Chemistry Weekly Seminar-Robert Laprairie, Associate Professor

Title
Development of Novel Allosteric Modulators of the Cannabinoid Receptors

Abstract

The type 1 and type 2 cannabinoid receptors (CB1R and CB2R) participate in the regulation of numerous physiology functions and have been a major focus of pharmaceutical drug research since their identification and cloning. Over the past decade work from our lab and others has explored allosteric modulation of the cannabinoid receptors. Allosteric modulators act at distinct receptor sites from that of the endogenous ligand to augment (positive allosteric modulators [PAMs]) or diminish (negative allosteric modulators [NAMs]) endogenous ligand signaling. Allosteric modulation offers several potential advantages over ‘traditional’ orthosteric compounds that directly activate or inactivate a receptor such as an effect ceiling, greater receptor subtype selectivity, and reduced tolerance, dependence, or desensitization.

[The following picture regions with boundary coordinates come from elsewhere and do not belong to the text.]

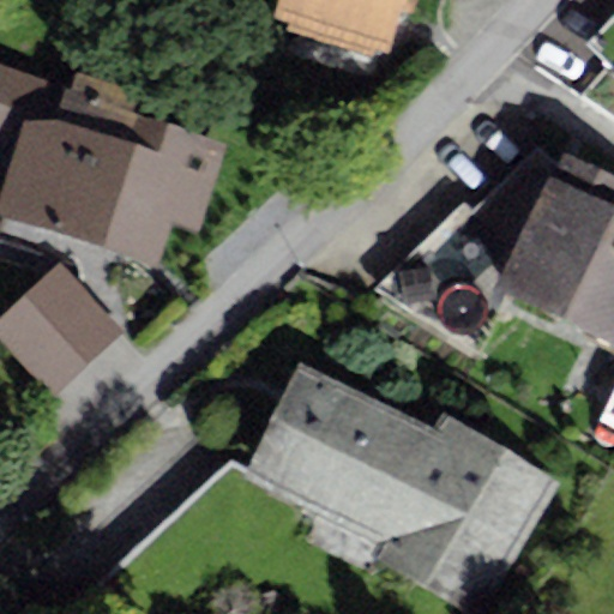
[(275,0),(270,16),(386,52),(399,10),(413,13),(416,0),(275,0)]
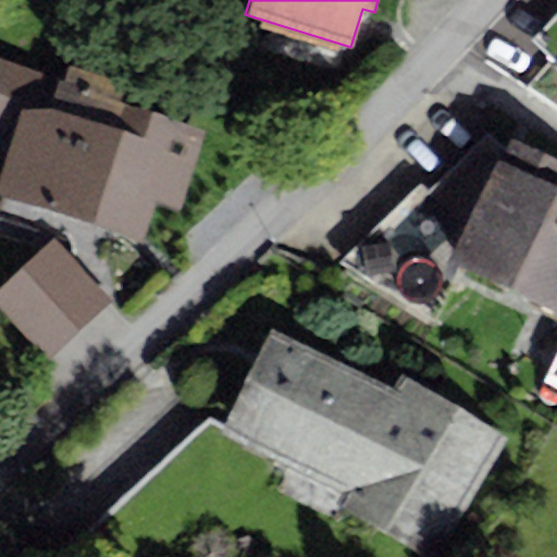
[(0,128),(14,134),(0,175),(0,189),(4,192),(0,205),(0,217),(107,252),(114,230),(143,239),(155,203),(182,213),(211,128),(120,98),(122,89),(66,71),(63,82),(0,60),(0,128)]
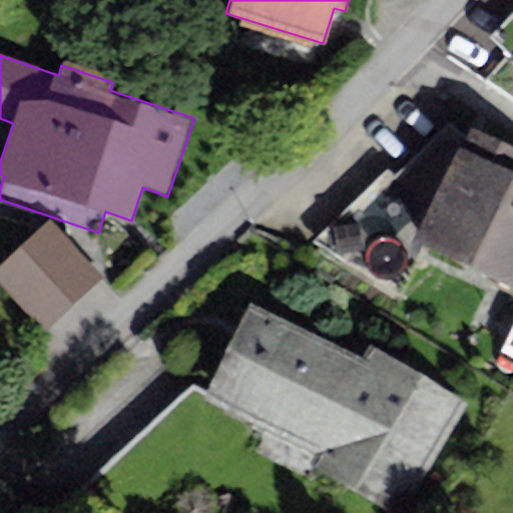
[(386,167),(311,241),(399,297),(424,245),(512,286),(512,148),(469,127),(468,130),(447,121),(396,175),(386,167)]
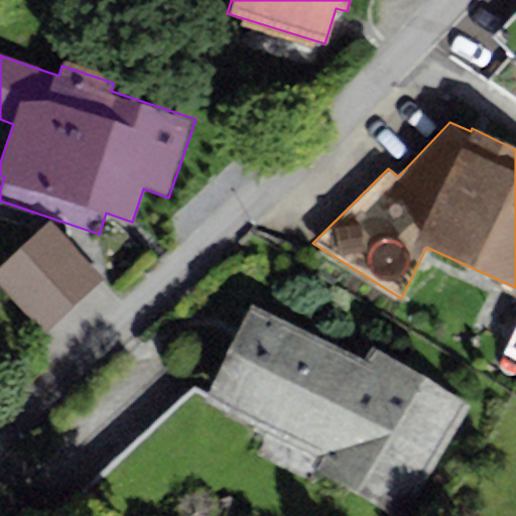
[(24,288),(51,317),(93,281),(66,251),(24,288)]
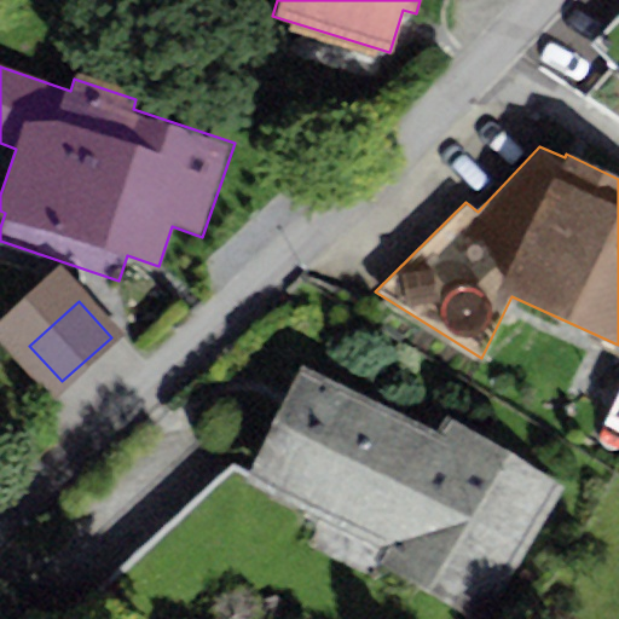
[(444,417),(437,431),(302,364),(243,485),(223,470),(96,586),(123,618),(227,618),(305,547),(316,521),(382,548),(374,563),(479,618),(565,487),(444,417)]
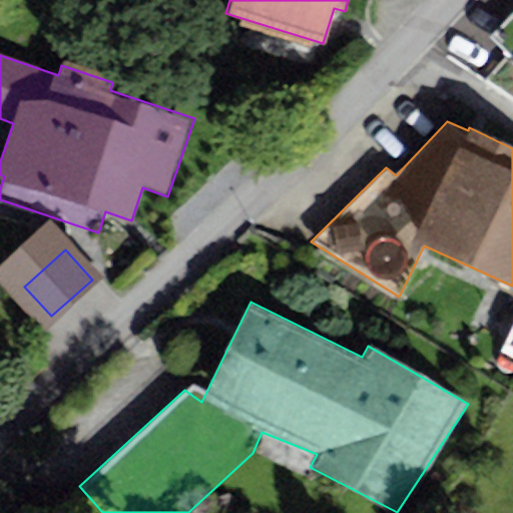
All buildings are outlined.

Our lab group has been characterizing both PAMs and NAMs. For our novel CB1R PAMs, we have been working closely with several other groups to improve the structure-activity relationship (SAR) of these compounds through iterative testing processes. Thus far, our group has found that this family of PAMs shows pre-clinical potential in rodent models of epilepsy. Meanwhile naturally occurring cannabinoids, including NAMs, may show efficacy in rodent models of substance use disorders.

Considering the strides made in allosteric pharmacology, many questions have arisen. Many NAMs of CB1R signaling display complex activity in vitro: increasing ligand binding but inhibiting signal transduction. CB1R PAMs and allosteric agonists may bind multiple receptor sites with unique effects on receptor conformation and signaling. Pre-clinical evidence exists to warrant the advancement of cannabinoid allosteric modulators as future medicines; however, a great deal of optimization must occur to advance these chemicals from lead compounds to true drugs.